## Problem 1
According to the biography of Thurlo McCrady, in what place did he die?
## Problem 2
Continue the biography of Thurlo McCrady from the point where it stops.

## Given text
_ _ _ _ _ _ _

Thurlo McCrady

Biographical details
- Born: July 31, 1907 Coon Rapids, Iowa, U.S.
- Died: May 27, 1999 (aged 91) Lake San Marcos, California, U.S.

Playing career

Football
- c. 1928: Hastings

Coaching career (HC unless noted)

Football
- 1932–1940: Hastings
- 1941–1946: South Dakota State

Basketball
- 1930s: Hastings
- 1941–1947: South Dakota State

Administrative career (AD unless noted)
- ?–1941: Hastings
- 1941–1947: South Dakota State
- 1947–1951: Kansas State
- 1959–1967: AFL (asst. commissioner)
- 1967–1976: ABA (exec. dir.)

Head coaching record
- Overall: 58–40–10 (football)

Accomplishments and honors

Championships
- Football 6 NCAC (1932–1933, 1935–1937, 1940)

= Thurlo McCrady =

American coach (1907–1999)

Thurlo E. "Mac" McCrady (July 31, 1907 – May 27, 1999) was an American football, basketball, and track coach, college athletics administrator, and professional sports executive. He served as the head football coach at Hastings College in Hastings, Nebraska from 1932 to 1940 and South Dakota State University in Brookings, South Dakota from 1941 to 1946. McCrady was also the athletic director at South Dakota State fem 1941 to 1947 and Kansas State University from 1947 to 1951. He was the assistant commissioner of the American Football League (AFL) from 1959 to 1967 and executive director of the American Basketball Association (ABA) from 1967 to 1976.

_ _ _ _ _ _ _

## Data extract
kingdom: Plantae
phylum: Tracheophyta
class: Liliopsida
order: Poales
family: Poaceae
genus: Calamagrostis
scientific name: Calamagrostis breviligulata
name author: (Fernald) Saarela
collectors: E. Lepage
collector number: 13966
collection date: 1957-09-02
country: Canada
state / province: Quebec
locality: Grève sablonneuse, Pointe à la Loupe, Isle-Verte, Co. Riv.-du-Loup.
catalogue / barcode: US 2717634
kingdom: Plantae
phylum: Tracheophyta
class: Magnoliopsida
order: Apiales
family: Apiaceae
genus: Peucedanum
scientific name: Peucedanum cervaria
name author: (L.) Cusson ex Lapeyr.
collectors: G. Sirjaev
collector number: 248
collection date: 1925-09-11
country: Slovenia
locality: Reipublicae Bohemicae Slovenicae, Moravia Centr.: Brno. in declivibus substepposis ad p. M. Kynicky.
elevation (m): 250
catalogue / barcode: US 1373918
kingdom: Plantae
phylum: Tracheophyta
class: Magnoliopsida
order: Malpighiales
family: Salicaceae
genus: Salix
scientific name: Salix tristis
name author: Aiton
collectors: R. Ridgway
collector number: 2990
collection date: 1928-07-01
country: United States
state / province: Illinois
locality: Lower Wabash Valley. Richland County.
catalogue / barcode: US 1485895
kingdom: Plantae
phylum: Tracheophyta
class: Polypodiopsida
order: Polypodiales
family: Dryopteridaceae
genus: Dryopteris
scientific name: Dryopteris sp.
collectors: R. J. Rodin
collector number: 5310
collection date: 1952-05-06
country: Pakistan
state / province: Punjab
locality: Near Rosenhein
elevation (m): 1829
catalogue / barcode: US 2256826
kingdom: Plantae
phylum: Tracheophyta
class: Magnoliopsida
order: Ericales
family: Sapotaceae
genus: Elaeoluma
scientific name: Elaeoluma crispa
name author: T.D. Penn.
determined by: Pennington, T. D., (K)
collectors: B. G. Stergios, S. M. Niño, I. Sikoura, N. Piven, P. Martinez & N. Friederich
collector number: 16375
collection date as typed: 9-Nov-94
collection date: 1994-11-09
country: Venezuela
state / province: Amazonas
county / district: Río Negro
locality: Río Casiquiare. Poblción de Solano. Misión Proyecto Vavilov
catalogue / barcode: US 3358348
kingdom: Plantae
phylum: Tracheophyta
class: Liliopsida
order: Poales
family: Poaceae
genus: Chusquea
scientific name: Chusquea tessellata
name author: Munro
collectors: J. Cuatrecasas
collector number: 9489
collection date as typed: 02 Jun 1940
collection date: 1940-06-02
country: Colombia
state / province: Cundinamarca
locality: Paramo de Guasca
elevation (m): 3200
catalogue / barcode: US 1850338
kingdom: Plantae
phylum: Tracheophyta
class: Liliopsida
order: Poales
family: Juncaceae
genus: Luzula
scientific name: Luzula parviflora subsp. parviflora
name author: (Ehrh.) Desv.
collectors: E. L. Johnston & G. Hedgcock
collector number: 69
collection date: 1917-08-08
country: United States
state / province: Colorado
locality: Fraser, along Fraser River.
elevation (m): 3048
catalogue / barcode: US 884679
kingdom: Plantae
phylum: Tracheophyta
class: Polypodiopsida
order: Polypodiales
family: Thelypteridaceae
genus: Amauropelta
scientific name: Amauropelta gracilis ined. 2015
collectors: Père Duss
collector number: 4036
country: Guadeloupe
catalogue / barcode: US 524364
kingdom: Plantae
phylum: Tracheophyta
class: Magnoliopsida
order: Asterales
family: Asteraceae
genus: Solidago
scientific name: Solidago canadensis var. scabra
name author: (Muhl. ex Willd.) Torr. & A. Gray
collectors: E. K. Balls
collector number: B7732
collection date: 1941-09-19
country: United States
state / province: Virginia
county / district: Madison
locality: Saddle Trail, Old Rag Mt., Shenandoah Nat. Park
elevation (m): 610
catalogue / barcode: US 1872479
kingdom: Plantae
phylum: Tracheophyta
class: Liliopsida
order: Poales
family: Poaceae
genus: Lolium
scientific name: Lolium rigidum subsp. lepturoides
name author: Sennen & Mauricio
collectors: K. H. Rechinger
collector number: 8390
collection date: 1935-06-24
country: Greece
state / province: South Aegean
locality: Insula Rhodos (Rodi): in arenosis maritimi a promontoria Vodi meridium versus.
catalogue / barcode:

_ _ _ _ _ _ _

## Exercise result 1
Lake San Marcos, California.

## Exercise result 2
McCrady graduated from Hasting in 1929 and earned a master's degree in physical education at the University of Southern California in 1940. He died on May 27, 1999, at his home in Lake San Marcos, California.

==Head coaching record==
===Football===

| Year | Team | Overall | Conference | Standing | Bowl/playoffs |
Hastings Broncos (Nebraska College Athletic Conference) (1932–1940)
| 1932 | Hastings | 5–2–1 | 4–0–1 | T–1st |  |
| 1933 | Hastings | 4–2–1 | 3–0–1 | 1st |  |
| 1934 | Hastings | 7–2 | 3–1 | 2nd |  |
| 1935 | Hastings | 6–4 | 3–1 | 1st |  |
| 1936 | Hastings | 8–1 | 4–0 | 1st |  |
| 1937 | Hastings | 6–2–1 | 2–0–1 | 1st |  |
| 1938 | Hastings | 5–3–2 | 2–1–1 | 3rd |  |
| 1939 | Hastings | 6–3–1 | 3–0–1 | 1st |  |
| 1940 | Hastings | 4–4–1 | 3–0–1 | T–1st |  |
| Hastings: |  | 47–23–7 | 27–3–6 |  |  |  |  |  |
South Dakota State Jackrabbits (North Central Conference) (1941–1946)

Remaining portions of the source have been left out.